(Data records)

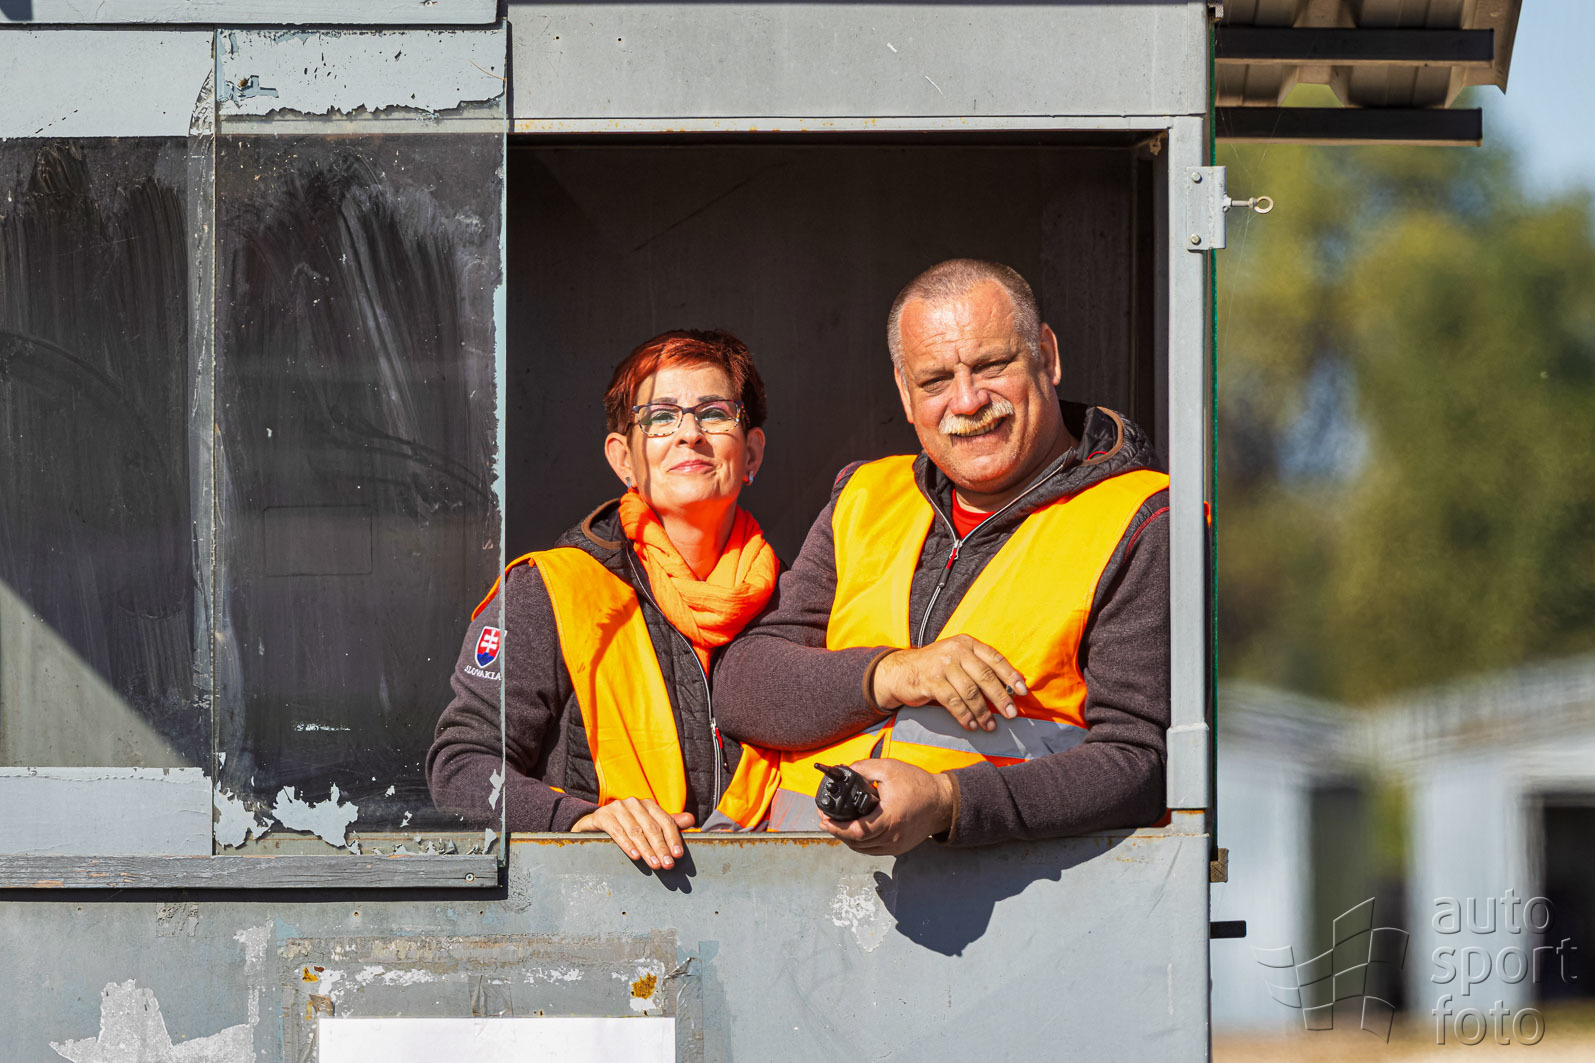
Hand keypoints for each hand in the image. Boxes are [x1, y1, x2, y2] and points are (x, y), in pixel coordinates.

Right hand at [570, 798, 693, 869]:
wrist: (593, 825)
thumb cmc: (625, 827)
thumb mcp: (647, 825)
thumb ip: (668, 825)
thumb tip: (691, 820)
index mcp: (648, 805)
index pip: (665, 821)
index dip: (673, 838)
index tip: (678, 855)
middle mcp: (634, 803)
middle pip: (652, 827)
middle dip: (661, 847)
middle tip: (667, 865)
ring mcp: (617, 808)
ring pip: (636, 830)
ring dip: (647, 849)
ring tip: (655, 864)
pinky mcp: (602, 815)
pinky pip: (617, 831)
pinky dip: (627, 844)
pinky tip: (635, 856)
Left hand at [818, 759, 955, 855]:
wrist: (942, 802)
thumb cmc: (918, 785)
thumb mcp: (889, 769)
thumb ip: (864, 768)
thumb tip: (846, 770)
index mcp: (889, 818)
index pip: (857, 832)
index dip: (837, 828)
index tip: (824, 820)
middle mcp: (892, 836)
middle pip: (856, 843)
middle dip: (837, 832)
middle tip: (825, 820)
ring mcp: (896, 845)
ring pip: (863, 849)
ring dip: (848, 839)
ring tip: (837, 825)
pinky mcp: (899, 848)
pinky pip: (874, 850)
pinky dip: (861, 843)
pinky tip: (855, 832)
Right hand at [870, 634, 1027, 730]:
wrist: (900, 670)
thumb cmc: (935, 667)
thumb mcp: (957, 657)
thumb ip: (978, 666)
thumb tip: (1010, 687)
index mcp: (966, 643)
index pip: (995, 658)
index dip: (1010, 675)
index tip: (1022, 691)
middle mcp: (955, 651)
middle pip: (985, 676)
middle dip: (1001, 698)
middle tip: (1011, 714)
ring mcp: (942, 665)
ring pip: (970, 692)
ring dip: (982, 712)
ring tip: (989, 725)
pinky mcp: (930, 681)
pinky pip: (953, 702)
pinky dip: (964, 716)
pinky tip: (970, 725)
...
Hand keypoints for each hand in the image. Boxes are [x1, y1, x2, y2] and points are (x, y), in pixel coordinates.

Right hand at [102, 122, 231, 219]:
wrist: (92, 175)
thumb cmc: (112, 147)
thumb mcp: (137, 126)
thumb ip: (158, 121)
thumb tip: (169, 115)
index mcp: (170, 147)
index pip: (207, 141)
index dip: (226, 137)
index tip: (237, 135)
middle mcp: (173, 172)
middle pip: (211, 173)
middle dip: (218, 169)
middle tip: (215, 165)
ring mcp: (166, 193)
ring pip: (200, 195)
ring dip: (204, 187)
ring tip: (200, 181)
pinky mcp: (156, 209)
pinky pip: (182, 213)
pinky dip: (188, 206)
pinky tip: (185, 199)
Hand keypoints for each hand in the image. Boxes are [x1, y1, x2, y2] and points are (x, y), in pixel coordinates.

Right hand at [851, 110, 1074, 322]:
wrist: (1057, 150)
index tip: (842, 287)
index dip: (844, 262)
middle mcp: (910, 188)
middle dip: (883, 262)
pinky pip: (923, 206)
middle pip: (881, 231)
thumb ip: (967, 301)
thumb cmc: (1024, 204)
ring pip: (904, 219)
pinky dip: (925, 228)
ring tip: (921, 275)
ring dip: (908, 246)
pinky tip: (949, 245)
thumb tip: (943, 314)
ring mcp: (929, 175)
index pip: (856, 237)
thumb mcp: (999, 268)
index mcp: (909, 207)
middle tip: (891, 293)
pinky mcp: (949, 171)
...
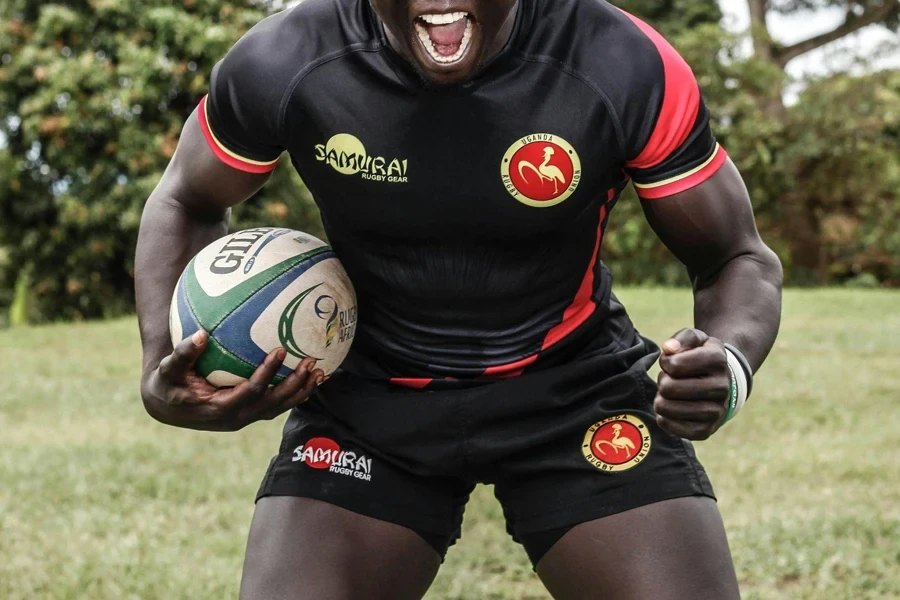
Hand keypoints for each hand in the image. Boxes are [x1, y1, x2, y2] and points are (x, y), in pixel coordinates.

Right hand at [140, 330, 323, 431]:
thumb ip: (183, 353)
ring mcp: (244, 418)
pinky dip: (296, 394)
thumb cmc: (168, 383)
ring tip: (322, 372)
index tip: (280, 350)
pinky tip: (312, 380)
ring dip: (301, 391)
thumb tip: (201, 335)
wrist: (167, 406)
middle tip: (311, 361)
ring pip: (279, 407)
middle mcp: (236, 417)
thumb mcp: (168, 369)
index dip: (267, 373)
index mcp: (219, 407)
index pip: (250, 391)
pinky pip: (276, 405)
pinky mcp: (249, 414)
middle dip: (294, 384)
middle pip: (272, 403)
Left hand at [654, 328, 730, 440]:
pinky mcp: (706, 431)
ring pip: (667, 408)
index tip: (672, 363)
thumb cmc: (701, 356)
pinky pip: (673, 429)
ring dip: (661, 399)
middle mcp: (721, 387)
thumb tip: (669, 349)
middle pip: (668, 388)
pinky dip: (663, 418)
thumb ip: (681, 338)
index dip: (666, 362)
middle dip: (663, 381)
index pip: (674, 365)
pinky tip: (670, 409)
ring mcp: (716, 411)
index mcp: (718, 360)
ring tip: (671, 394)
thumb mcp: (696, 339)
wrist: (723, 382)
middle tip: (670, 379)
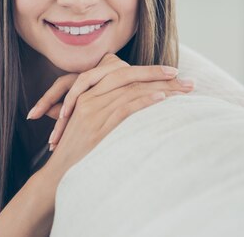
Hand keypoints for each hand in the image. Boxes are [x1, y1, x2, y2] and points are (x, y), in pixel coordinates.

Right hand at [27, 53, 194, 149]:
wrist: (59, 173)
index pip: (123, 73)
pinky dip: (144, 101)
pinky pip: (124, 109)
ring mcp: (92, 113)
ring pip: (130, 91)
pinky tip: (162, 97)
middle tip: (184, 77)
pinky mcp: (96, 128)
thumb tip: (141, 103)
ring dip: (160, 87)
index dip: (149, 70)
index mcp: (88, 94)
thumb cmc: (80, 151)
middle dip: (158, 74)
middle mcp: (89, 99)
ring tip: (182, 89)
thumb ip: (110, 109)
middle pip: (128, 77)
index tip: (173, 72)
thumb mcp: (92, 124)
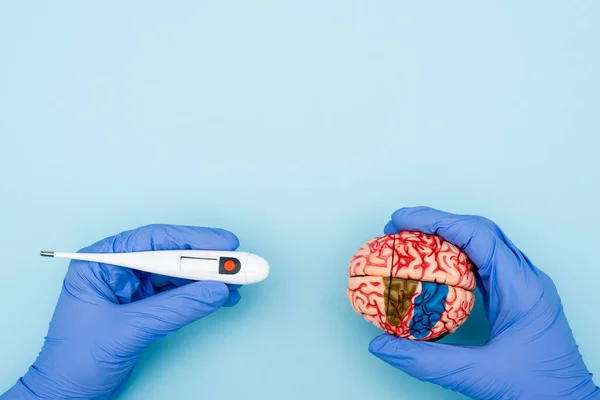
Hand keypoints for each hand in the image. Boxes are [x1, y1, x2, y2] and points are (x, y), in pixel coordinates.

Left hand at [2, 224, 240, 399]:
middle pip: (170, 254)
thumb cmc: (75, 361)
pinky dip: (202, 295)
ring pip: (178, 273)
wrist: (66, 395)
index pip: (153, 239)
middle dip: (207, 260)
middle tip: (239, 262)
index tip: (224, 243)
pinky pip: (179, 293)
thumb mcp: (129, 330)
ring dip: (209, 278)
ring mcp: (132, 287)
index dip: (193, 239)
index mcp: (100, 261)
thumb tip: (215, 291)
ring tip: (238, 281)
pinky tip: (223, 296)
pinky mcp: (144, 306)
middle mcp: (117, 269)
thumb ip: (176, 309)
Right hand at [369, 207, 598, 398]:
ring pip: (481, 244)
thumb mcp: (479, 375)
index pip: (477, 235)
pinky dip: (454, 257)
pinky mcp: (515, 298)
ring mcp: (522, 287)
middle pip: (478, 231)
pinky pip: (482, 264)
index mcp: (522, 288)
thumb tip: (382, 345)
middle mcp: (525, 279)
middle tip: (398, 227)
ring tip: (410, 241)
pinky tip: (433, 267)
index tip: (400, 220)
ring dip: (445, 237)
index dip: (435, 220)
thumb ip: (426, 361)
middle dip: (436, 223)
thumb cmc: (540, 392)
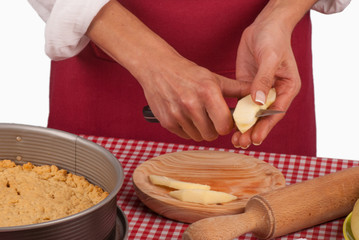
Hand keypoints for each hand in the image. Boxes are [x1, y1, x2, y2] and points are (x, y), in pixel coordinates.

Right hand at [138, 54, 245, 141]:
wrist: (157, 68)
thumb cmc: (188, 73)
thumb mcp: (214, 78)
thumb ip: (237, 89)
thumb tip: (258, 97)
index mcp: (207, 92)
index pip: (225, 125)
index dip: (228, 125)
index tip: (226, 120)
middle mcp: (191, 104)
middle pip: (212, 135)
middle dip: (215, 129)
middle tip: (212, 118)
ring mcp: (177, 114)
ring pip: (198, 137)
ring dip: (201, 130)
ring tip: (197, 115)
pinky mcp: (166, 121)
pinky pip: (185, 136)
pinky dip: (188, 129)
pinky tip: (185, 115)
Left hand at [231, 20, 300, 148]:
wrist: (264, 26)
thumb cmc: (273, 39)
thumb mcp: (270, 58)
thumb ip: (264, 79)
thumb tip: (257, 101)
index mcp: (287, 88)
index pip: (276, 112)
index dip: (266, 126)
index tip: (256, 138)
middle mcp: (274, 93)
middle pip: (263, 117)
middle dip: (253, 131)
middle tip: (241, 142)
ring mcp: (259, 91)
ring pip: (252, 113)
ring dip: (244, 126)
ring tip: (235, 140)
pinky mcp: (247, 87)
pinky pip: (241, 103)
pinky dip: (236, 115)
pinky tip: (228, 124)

### [PROMPT]
Both the line containing "pinky dip: (663, 418)" and the line containing "thumb mcp: (129, 330)" above belong in the output, as do the lines between them. Print them exactly, without pictures.

### [EXERCISE ANSWER]
pinky dip: (663, 418)
thumb ip: (681, 338)
index dip: (666, 362)
middle dip: (663, 381)
index pip: (674, 365)
pinky tip: (670, 409)
ring mcp: (716, 411)
index mcp: (718, 360)
ring tip: (671, 394)
thumb mcp: (696, 339)
wrist: (723, 382)
middle tip: (670, 379)
Hand keypoints for each hand in the image. Boxes are [x1, y1, x2, y2] and points are (x, y), in pixel coordinates.

Right hand at [27, 53, 194, 149]:
wrist: (59, 173)
index pip: (123, 73)
pinky dip: (144, 101)
pinky pip: (124, 109)
ring mcp: (92, 113)
ring pip: (130, 91)
pinky tip: (162, 97)
middle tip: (184, 77)
pinky mcp: (96, 128)
thumb tip: (141, 103)
ring dip: (160, 87)
index dip: (149, 70)
index mcp: (88, 94)
thumb cmc: (80, 151)
middle dip: (158, 74)
middle mcp: (89, 99)
ring tip: (182, 89)
thumb ip: (110, 109)
middle pip: (128, 77)
index tip: (173, 72)
thumb mcp: (92, 124)
Hand keypoints for each hand in the image. Boxes are [x1, y1, x2, y2] and points are (x, y), in pixel coordinates.

Left hand at [2, 224, 240, 399]:
middle pip: (170, 254)
thumb cmc: (75, 361)
pinky dip: (202, 295)
ring pip: (178, 273)
wrist: (66, 395)
index pip: (153, 239)
middle dip: (207, 260)
middle tip: (239, 262)
index tip: (224, 243)
pinky pip: (179, 293)
thumb mcp: (129, 330)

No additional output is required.